### WHAT TO PRODUCE
The response must contain every line below in which "обои" appears.

Stored data entries:
╔══
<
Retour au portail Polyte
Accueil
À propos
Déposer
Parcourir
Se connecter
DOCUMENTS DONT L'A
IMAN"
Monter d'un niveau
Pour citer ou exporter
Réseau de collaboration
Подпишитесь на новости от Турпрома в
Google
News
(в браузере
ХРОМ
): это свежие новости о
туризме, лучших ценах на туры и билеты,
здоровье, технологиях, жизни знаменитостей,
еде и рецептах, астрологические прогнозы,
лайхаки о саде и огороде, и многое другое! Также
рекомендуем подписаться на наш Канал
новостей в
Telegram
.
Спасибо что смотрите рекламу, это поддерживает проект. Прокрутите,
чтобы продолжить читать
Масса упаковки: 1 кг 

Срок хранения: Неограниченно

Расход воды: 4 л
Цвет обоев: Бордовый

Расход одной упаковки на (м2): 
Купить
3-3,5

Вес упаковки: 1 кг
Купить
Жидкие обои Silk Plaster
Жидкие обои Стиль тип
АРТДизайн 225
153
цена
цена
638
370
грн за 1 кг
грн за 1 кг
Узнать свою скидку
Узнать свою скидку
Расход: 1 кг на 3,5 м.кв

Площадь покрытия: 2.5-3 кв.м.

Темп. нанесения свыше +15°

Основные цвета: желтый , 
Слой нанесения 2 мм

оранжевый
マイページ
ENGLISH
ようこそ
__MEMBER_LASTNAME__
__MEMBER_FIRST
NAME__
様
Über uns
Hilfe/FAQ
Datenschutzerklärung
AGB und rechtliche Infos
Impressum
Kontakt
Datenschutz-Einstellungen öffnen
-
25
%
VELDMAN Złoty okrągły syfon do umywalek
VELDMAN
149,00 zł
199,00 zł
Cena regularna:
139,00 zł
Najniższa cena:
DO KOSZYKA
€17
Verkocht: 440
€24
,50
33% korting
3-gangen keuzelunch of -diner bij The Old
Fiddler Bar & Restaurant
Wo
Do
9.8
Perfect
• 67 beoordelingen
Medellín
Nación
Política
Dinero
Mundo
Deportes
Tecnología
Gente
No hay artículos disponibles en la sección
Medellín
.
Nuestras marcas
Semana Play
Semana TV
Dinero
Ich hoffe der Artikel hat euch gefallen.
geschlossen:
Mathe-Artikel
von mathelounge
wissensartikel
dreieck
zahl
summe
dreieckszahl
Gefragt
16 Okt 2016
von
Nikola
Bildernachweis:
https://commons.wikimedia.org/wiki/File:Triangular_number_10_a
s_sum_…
╚══
### TASK RESULT
Жидкие обои Silk Plaster
Жидкие обои Стиль тип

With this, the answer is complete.